To stop all the running containers, use the following command:
docker compose -f tts-compose.yaml --profile tts_pub --profile tts_sub down
5.6.6. Using presets¶
As it has been explained, the TTS publisher node publishes the generated speech as a hri_msgs/msg/Audio message on the /hri_tts/audio topic.
This message includes several fields, such as data to store the audio as raw bytes or other metadata like the sample rate or the number of channels.
One of these fields is called preset, which is an uint_8 that can be used to indicate the TTS subscriber to reproduce a specific preset, instead of the audio data included in the message (which is ignored in this case).
This feature is useful when some audios need to be played repeatedly, as it avoids the need to generate the same audio multiple times, saving both time and computational resources. For example, if you want to program your robot to notify through speech when it has finished a task, you can create a preset for that specific notification and use it whenever needed, without having to generate and send the same audio every time.
The design of this feature allows to define custom presets totally compatible with the TTS main workflow, where no modifications are needed to the TTS publisher main class.
The TTS publisher will send the preset ID through the preset field of the Audio message if any of the following texts is received in the input text:
preset_phrases = {
"_example": 100,
"_hello": 101,
"_bye": 102,
"_finish": 103,
"_stt_error": 104,
"_music": 105,
}
To check this behavior, replace the speech of previous commands with any of the keys of the preset_phrases dictionary, like the following command:
ros2 action send_goal /hri_tts hri_msgs/action/Tts "speech: '_example'"
You should hear the audio associated with the preset ID 100 being played through the selected speaker.
If needed, the preset_phrases list can be extended by adding new phrases and assigning them a unique preset ID (between 1 and 255).
However, it is needed to clone the hri_tts package, modify the source code by expanding the preset_phrases dictionary and re-compile the package to do so.
Additionally, the preset audio file needs to be added to the appropriate directory within the package, which is called audio_files.
To generate new preset audio files, the TTS node can be used as an audio file generator.
This mode of operation follows the same pattern as the TTS publisher, but it saves the generated audio in a .wav file instead of publishing it as an Audio message.

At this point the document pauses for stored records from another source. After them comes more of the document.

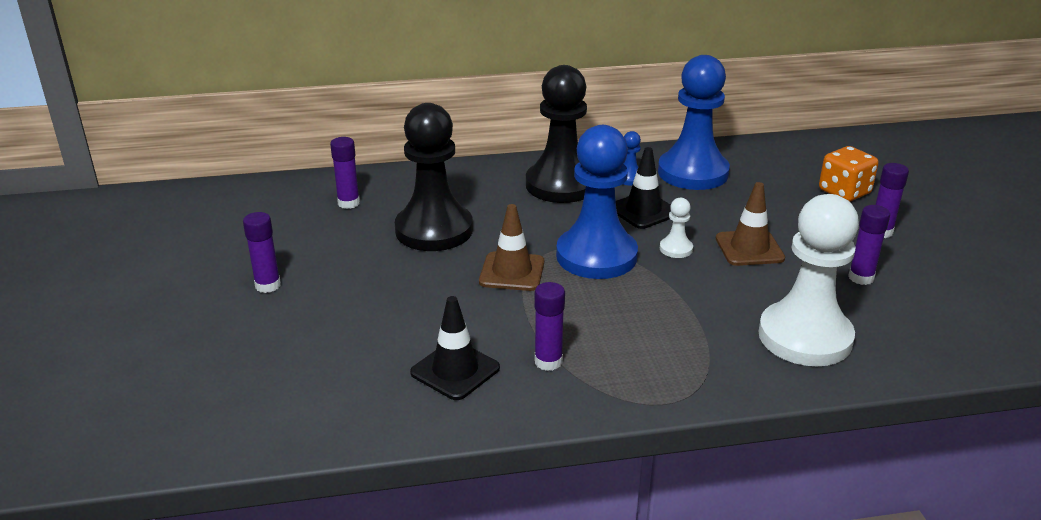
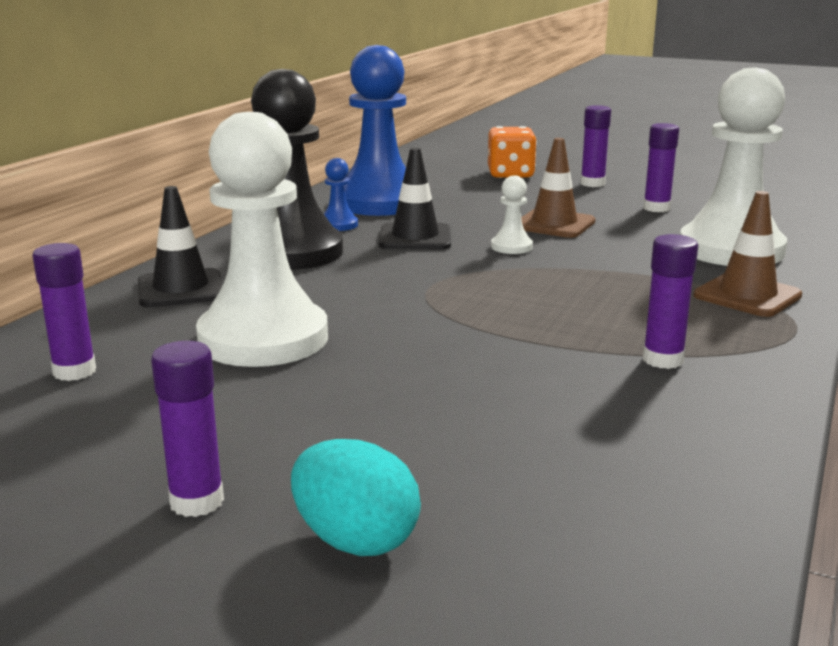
camera: 55 degrees left, 10 degrees down
(269, 335) = (355, 540): none -> turquoise egg
(434, 230) = (263, 339): black pawn -> white pawn
(455, 370) = (627, 417): black traffic cone -> black traffic cone (181, 289)
(512, 272) = (440, 325): brown traffic cone -> brown traffic cone (747, 296)
(596, 256) = (472, 279): blue pawn -> none

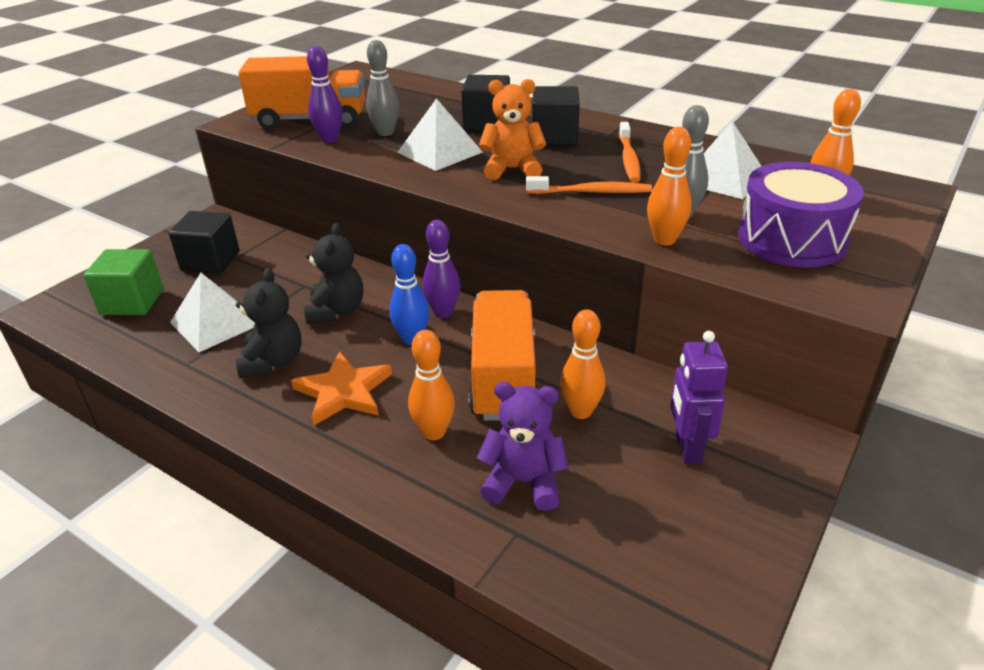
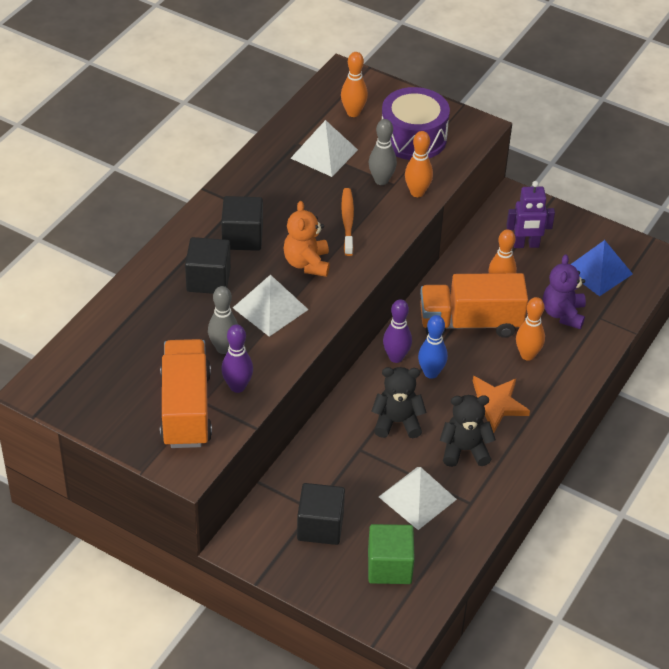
camera: 95 degrees left, 10 degrees up
(629, 159) = (289, 197): orange toothbrush -> none
(638, 543) = (598, 271): none -> blue pyramid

5.6.7. Run the generator node¶
To run the TTS generator node, create a new file tts-gen-compose.yaml with the following content:
x-common-config:
&common-config
network_mode: host
ipc: host
x-common-variables:
&common-variables
ROS_DOMAIN_ID: 42
services:
tts_generator:
image: ubuntu-vulcanexus:<VULCANEXUS_DISTRO>-hri
<<: *common-config
deploy:
resources:
reservations:
devices:
- driver: nvidia
count: 1
capabilities: [gpu]
environment:
<<: *common-variables
volumes:
- /home/user/.local/share/tts:/root/.local/share/tts # Coqui TTS models
command: >
ros2 run hri_tts tts_gen --ros-args -p file_path:=/root/test_file.wav
Then, make sure to stop the container running the TTS publisher if it is still active, as both nodes implement the same action server and they cannot run simultaneously. Finally, run the following command in the same directory where the file is located:
docker compose -f tts-gen-compose.yaml up -d
Now, send a goal to the action server to generate a new audio file as previously explained:
ros2 action send_goal /hri_tts hri_msgs/action/Tts "speech: 'This is a testing audio that will be saved in a wav file'"
You can check that the file test_file.wav has been created in the specified path.
Warning
The TTS generator node will overwrite the output file if it already exists. It also requires an existing path to save the file, so ensure that the specified directory exists before running the node.
Note
To attach a new terminal to one of the running containers, open a new terminal and run:
docker exec -it "$(docker ps --quiet | head -n 1)" bash.
If there are other docker containers running in your system, "$(docker ps --quiet | head -n 1)" should be replaced with the container ID of the Vulcanexus container to avoid attaching to the wrong container.